Il corpo, come altri in prima linea nell’emergenza post-terremoto del 2009 e composto da coraggiosi uomini spesso considerati eroi, sembra inerme davanti alla diffusione del coronavirus, come traspare dalle parole del maresciallo capo Paolo Passalacqua, che guida i 15 finanzieri della stazione dell’Aquila: “Non ho cognizione del problema, forse ce l’hanno solo i medici, l’unica cosa che viene ripetuta è quella di adottare comportamenti che non veicolino il contagio e allora dobbiamo solo attenerci a questo”.

Fortunatamente in quota – che per le fiamme gialle del Sagf è come una seconda casa – non si sono registrati problemi e nessun escursionista sembra aver trasgredito le norme imposte dal governo, almeno dopo pochi e isolati episodi nei primi giorni.

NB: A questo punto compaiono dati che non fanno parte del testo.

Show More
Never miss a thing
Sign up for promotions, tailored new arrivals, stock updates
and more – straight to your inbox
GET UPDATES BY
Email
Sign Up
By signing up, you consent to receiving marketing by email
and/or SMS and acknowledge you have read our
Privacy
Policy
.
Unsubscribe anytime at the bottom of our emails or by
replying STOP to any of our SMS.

“Abbiamo sospeso le nostre attività per rispetto per tutti – dice Passalacqua a L’Aquila Blog– . Non ci sono arrivate segnalazioni, abbiamo effettuato dei controlli nei giorni precedenti, ritengo che tutti abbiano capito la difficoltà del momento dando ciascuno il proprio contributo”.

Sospese, dunque, anche le attività di addestramento per la stazione dell’Aquila, che ha competenze sull’intero comprensorio, dal Gran Sasso al Sirente-Velino, così come per quella di Roccaraso, alla quale è demandata attività nel comprensorio dell’Alto Sangro e sul massiccio della Majella.  

“La montagna non si muove”, fa osservare il maresciallo capo, “aspettiamo che passi questo momento critico e poi ‘torneremo a volare’, com’è in voga dire all’Aquila, stiamo interpretando così questo momento”. (m.sig.)